OOS 65-2
Bacterial biomass composition and its implications for implications for Earth's biogeochemical processes and feedbacks

Thursday, August 13, 2015: 8:20 AM
329, Baltimore Convention Center
James B. Cotner, Ecology, Evolution and Behavior, University of Minnesota - Twin Cities, St. Paul, MN
Casey M. Godwin, Ecology, Evolution, and Behavior, Univeristy of Minnesota, St. Paul, MN
Katherine Phillips, Ecology, Evolution and Behavior, University of Minnesota - Twin Cities, Saint Paul, MN
Background/Question/Methods

Two contemporary effects of humans on aquatic systems are increasing temperatures due to climate change and increasing nutrient concentrations due to increased fertilizer use. The response of heterotrophic bacteria in aquatic systems to these perturbations has important feedback implications to ecosystem processes mediated through effects on nutrient availability and carbon metabolism and burial.
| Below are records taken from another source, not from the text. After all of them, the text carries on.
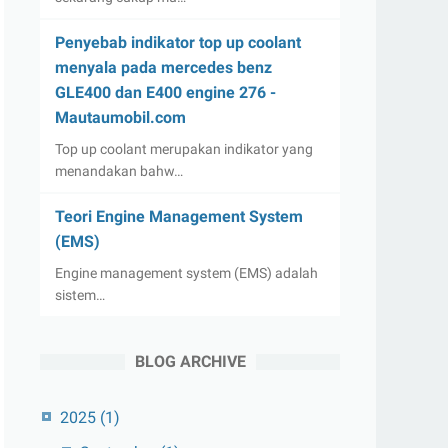
Penyebab indikator top up coolant
menyala pada mercedes benz
GLE400 dan E400 engine 276 -
Mautaumobil.com
Top up coolant merupakan indikator yang
menandakan bahw…
Teori Engine Management System
(EMS)
Engine management system (EMS) adalah
sistem…
BLOG ARCHIVE
2025
(1)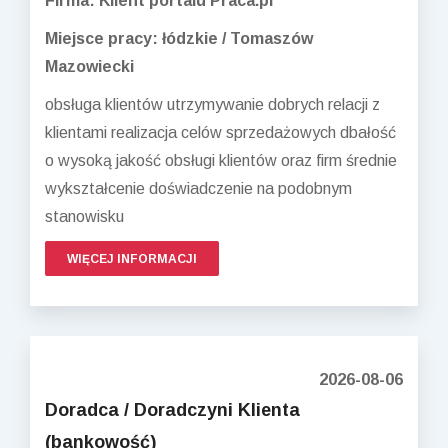
Firma: Klient portalu Praca.pl
Miejsce pracy: łódzkie / Tomaszów
Mazowiecki
obsługa klientów utrzymywanie dobrych relacji z
klientami realizacja celów sprzedażowych dbałość
o wysoką jakość obsługi klientów oraz firm średnie
wykształcenie doświadczenie na podobnym
stanowisku
WIĘCEJ INFORMACJI
2026-08-06
Doradca / Doradczyni Klienta
(bankowość)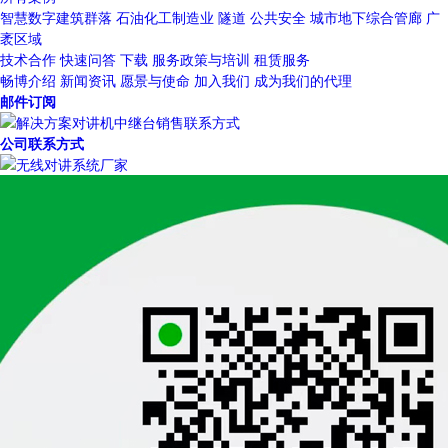
智慧数字建筑群落
石油化工制造业
隧道
公共安全
城市地下综合管廊
广
袤区域
技术合作
快速问答
下载
服务政策与培训
租赁服务
畅博介绍
新闻资讯
愿景与使命
加入我们
成为我们的代理
邮件订阅
公司联系方式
We examined the effects of temperature and phosphorus availability on freshwater bacterial elemental composition and morphology by growing isolates from lakes in chemostats. We manipulated resource C:P and temperature in chemostats by altering the supply of inorganic P at temperatures varying from 10-30ºC. Dilution rates were manipulated to maintain all the strains at ca. 25% of their maximum growth rate to simulate relatively low growth in natural systems.

Results/Conclusions

There were large effects of resource C:P but not temperature on cell dimensions and volume. Increasing P typically led to carbon limitation and decreased cell size in the strains but there was a great deal of variability in the magnitude of this response among strains. Decreased P led to decreased P content but also increased proportional C content. At uniform relative growth rates, the quantity of P in RNA and DNA did not change with changing temperatures, but increased P supply rates led to increases in both of these P-pools, despite no change in the relative growth rates. Increased P led to decreased biomass C:P and N:P but did not affect C:N content. Surprisingly, temperature did not affect C:N:P ratios except at the coldest temperature (10ºC). We conclude that the largest effects of temperature on microbial stoichiometry are mediated through effects on specific growth rates and the internal nucleic acid pools. The profound effects on resource C:P on internal pools and stoichiometry suggest that organic carbon and nutrient cycling in aquatic ecosystems are more sensitive to increased nutrient availability than climate warming. However, it is important to understand how temperature and nutrients affect the maximum and relative growth rates of microbes in natural systems.